Retype the whole listing below word for word, omitting the pictures.

>>>>>

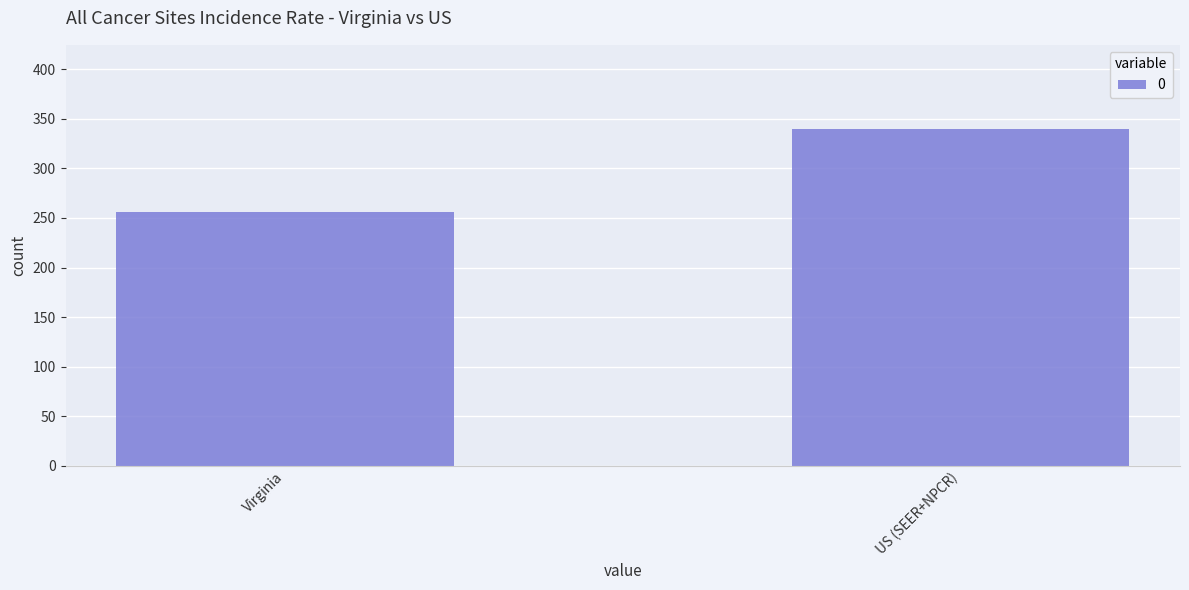

Count the number of values greater than 339.

1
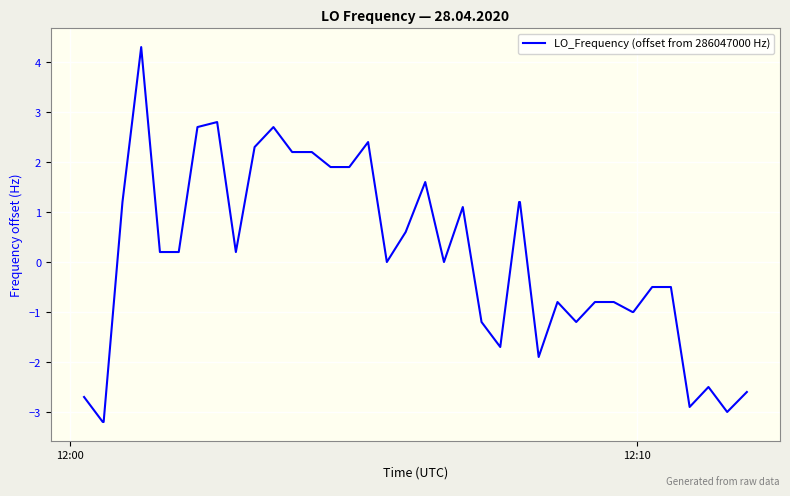

What is the minimum value shown in the chart?

-3.2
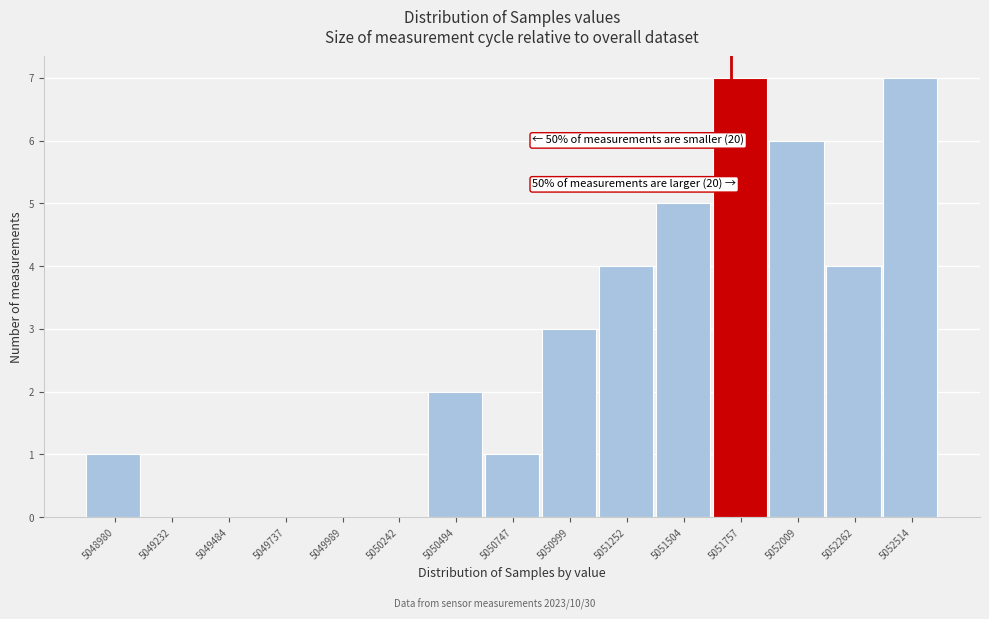

Reading left to right, extract all data points from this chart.

5048980=1	5049232=0	5049484=0	5049737=0	5049989=0	5050242=0	5050494=2	5050747=1	5050999=3	5051252=4	5051504=5	5051757=7	5052009=6	5052262=4	5052514=7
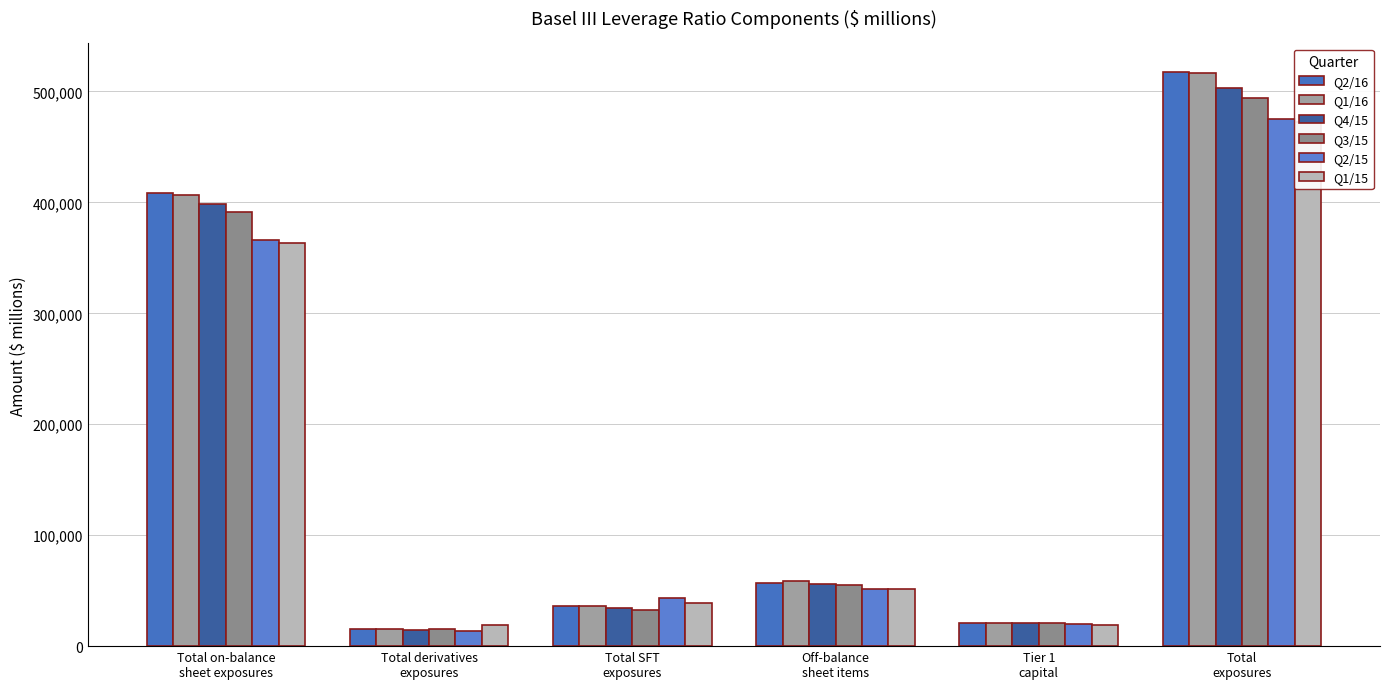

What is the label of the 4th bar from the right?

Total SFT
exposures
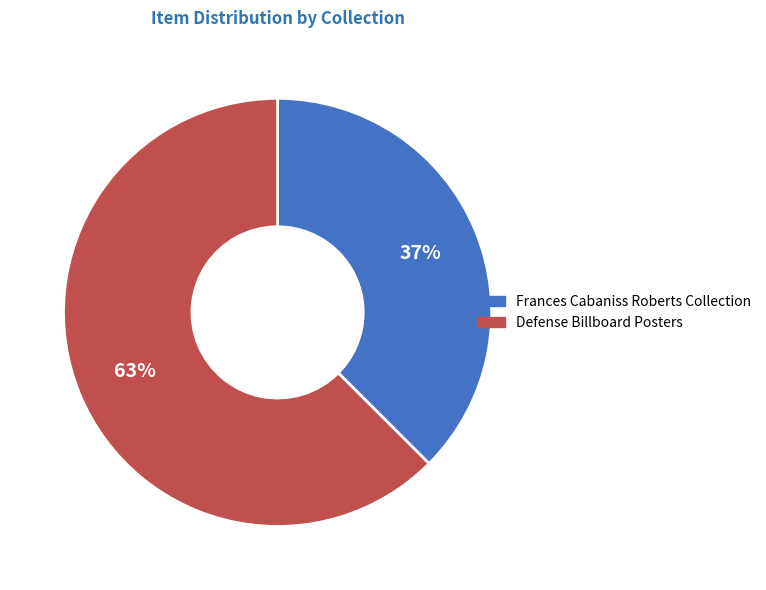

What is the majority slice?

Defense Billboard Posters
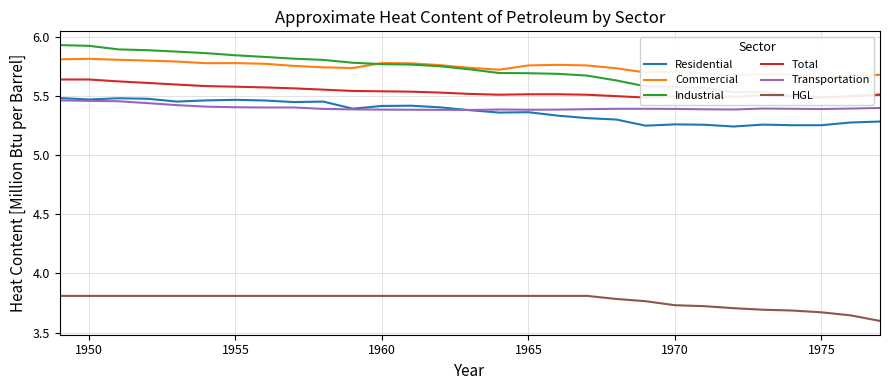

What is the value of the Transportation point at the 2nd from the left?

5.5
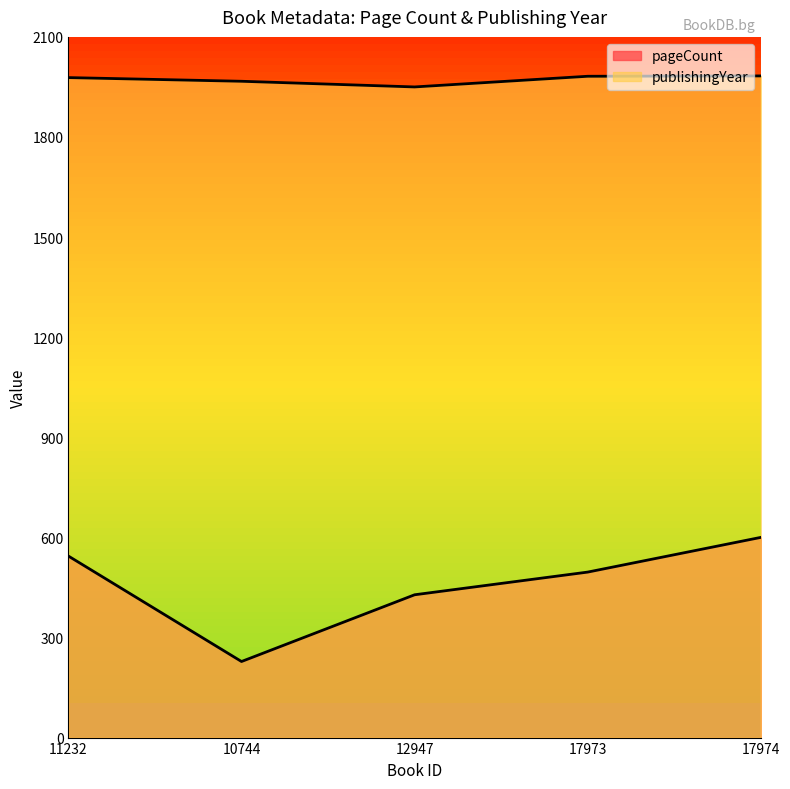

What is the maximum value for pageCount?

600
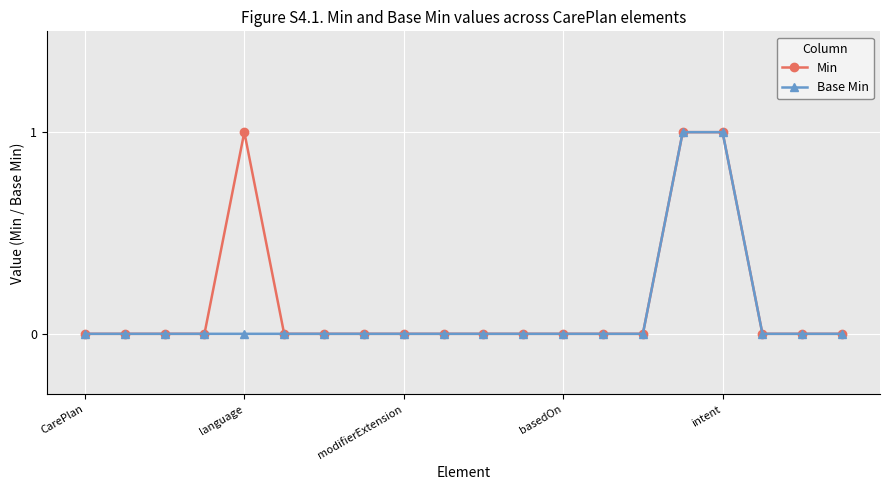

What is the highest value of the Base Min series?

1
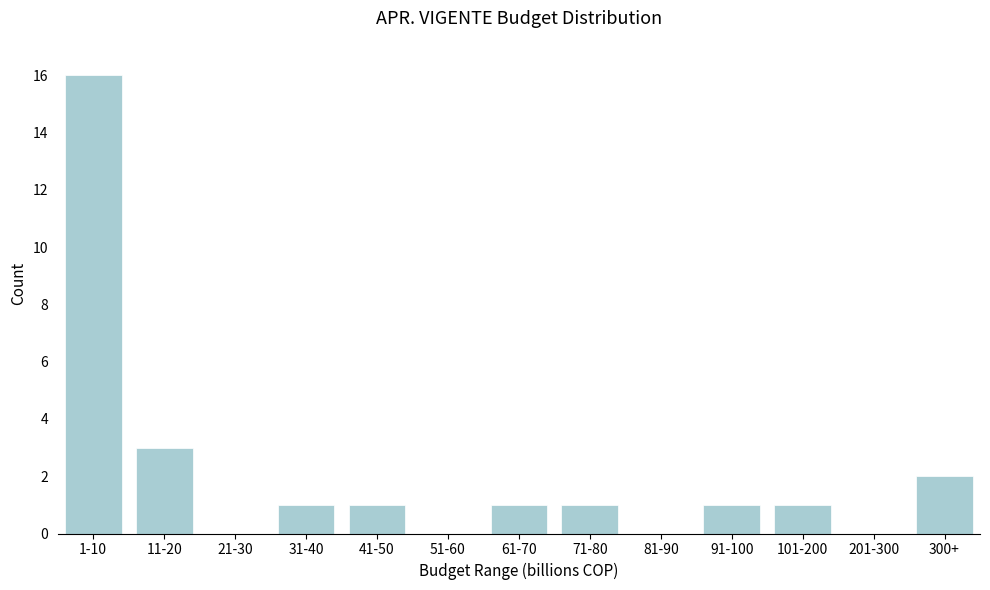

Reading left to right, extract all data points from this chart.

1-10=16	11-20=3	21-30=0	31-40=1	41-50=1	51-60=0	61-70=1	71-80=1	81-90=0	91-100=1	101-200=1	201-300=0	300+=2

<<<<<

= EXERCISE RESPONSE =
Count the number of values greater than 339.

1

What is the minimum value shown in the chart?

-3.2

Reading left to right, extract all data points from this chart.

5048980=1	5049232=0	5049484=0	5049737=0	5049989=0	5050242=0	5050494=2	5050747=1	5050999=3	5051252=4	5051504=5	5051757=7	5052009=6	5052262=4	5052514=7

What is the label of the 4th bar from the right?

Total SFT
exposures

What is the majority slice?

Defense Billboard Posters

What is the value of the Transportation point at the 2nd from the left?

5.5

What is the maximum value for pageCount?

600

What is the highest value of the Base Min series?

1

Reading left to right, extract all data points from this chart.

1-10=16	11-20=3	21-30=0	31-40=1	41-50=1	51-60=0	61-70=1	71-80=1	81-90=0	91-100=1	101-200=1	201-300=0	300+=2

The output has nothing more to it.